Berlioz était un chef d'orchestre d'une exigence redoutable : pour la création de sa Grande Messe des morts en 1837, il mobilisa plus de 400 musiciens et chanteurs dans l'église des Invalides à Paris. Lorsque le chef invité faillit rater une entrée cruciale, Berlioz bondit et dirigea lui-même, sauvant l'exécution in extremis.

Grand voyageur, Berlioz fut acclamé en Allemagne, en Russie et en Angleterre bien avant d'être reconnu en France. À Saint-Pétersbourg en 1847, le tsar Nicolas Ier assista à son concert et lui offrit une bague ornée d'un diamant. Berlioz écrivit que ses tournées européennes lui rapportaient davantage de gloire et d'argent que toute sa carrière parisienne réunie.

Sources primaires

Mémoires de Berlioz (1865 (rédigés entre 1848 et 1865))
Je vis pour la première fois Harriet Smithson dans le rôle d'Ophélie... Ce fut un coup de foudre d'une violence inouïe. Je sentis que ma vie musicale allait changer de cours.
Grand Traité d'instrumentation et d'orchestration modernes (1844)
L'orchestre peut chanter, prier, rêver, pleurer. Chaque instrument a une voix propre, un caractère, une âme que le compositeur doit connaître comme le peintre connaît ses couleurs.
Lettre à son père Louis Berlioz (1828)
Je veux faire de la musique comme on n'en a jamais entendu. Non pas des sons agréables, mais des sons vrais, capables d'exprimer les passions les plus violentes de l'âme humaine.
Critique musicale dans le Journal des Débats (1838)
Beethoven a ouvert un monde nouveau. Après lui, la symphonie ne peut plus être un simple divertissement : elle doit être un drame sonore, une confession, un cri de l'humanité.

Lieux clés

La Côte-Saint-André, Isère

Ville natale de Berlioz, où il passa son enfance et où son père médecin lui apprit la musique. Aujourd'hui siège du Festival Berlioz, créé en 1988.

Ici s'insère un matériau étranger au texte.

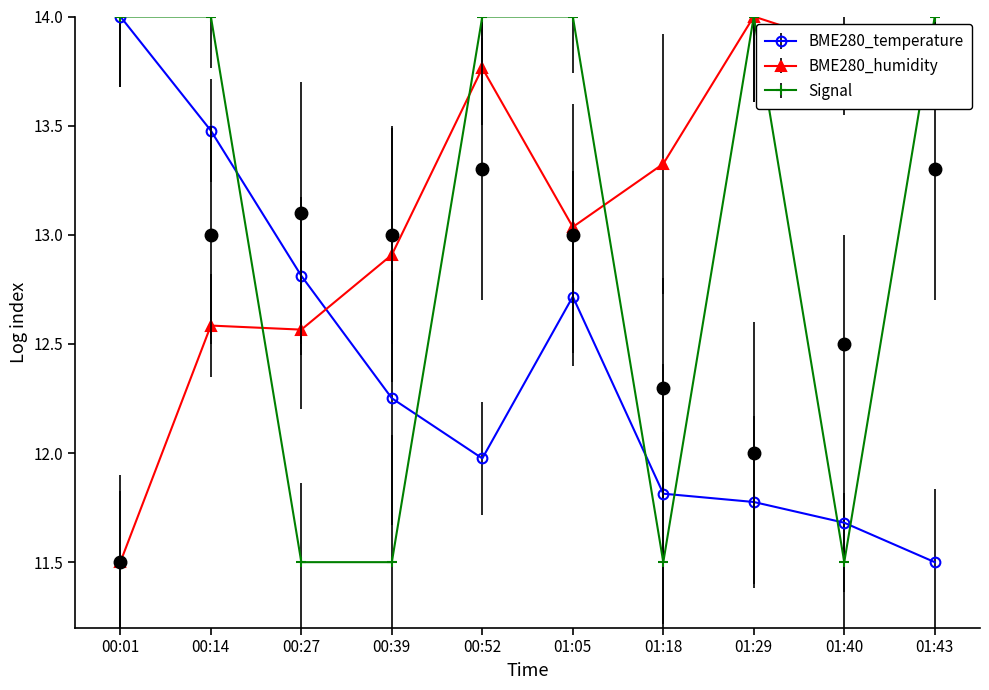

Where is the first local minimum for BME280_temperature?

00:52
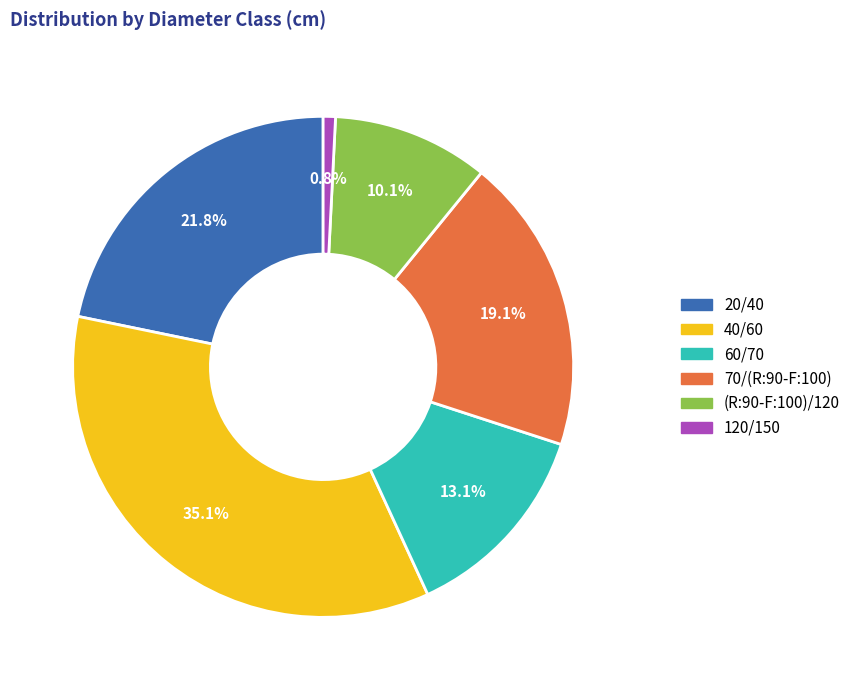

The 40/60 slice represents 22% of the pie. True or false?

False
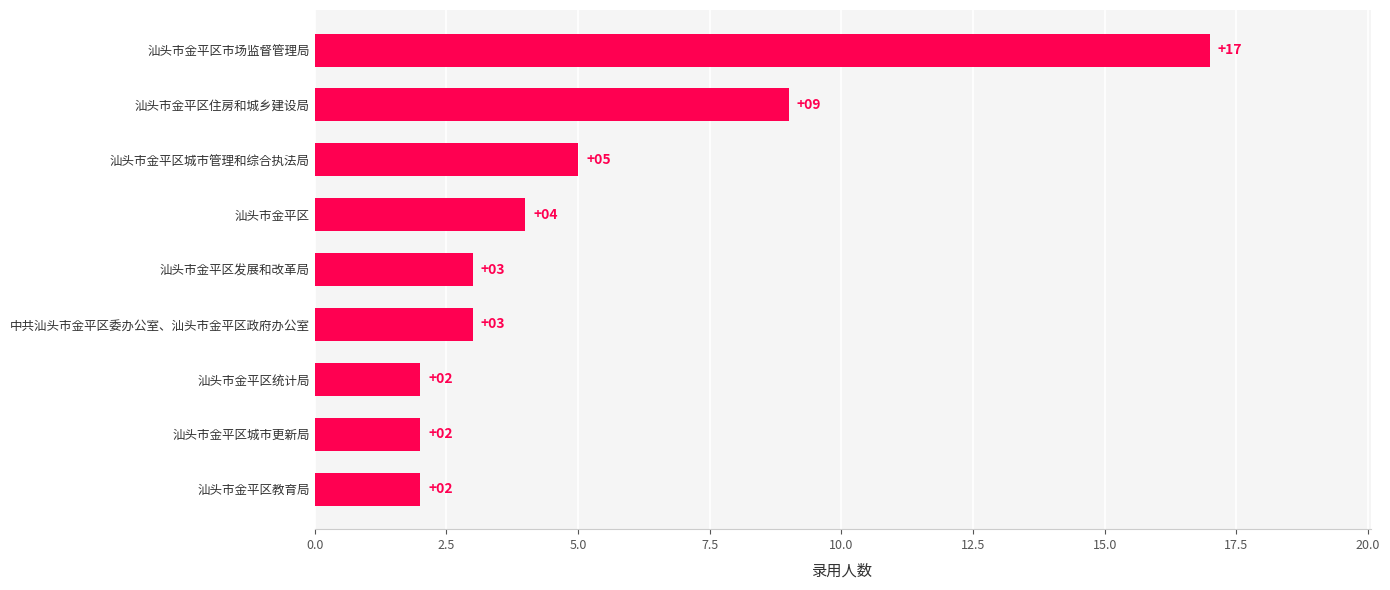

At which label is the value closest to 9?

汕头市金平区住房和城乡建设局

Conservatoire national de Paris

Berlioz y étudia à partir de 1824 et y vécut ses premières luttes avec l'institution. Il y remporta le Prix de Rome en 1830 après de multiples échecs.

Opéra de Paris (salle Le Peletier)

Principale salle parisienne de l'époque, où furent créées plusieurs de ses œuvres majeures, mais aussi théâtre de ses nombreuses déceptions face aux refus ou aux mutilations de ses partitions.

Villa Médicis, Rome

Résidence des lauréats du Prix de Rome, où Berlioz séjourna de 1831 à 1832. Il y fut plus fasciné par les paysages d'Italie que par la vie académique, s'inspirant de ces voyages pour Harold en Italie.

Église des Invalides, Paris

Lieu de la création triomphale de la Grande Messe des morts en 1837, avec plus de 400 interprètes mobilisés pour une cérémonie nationale en l'honneur des victimes de la guerre d'Algérie.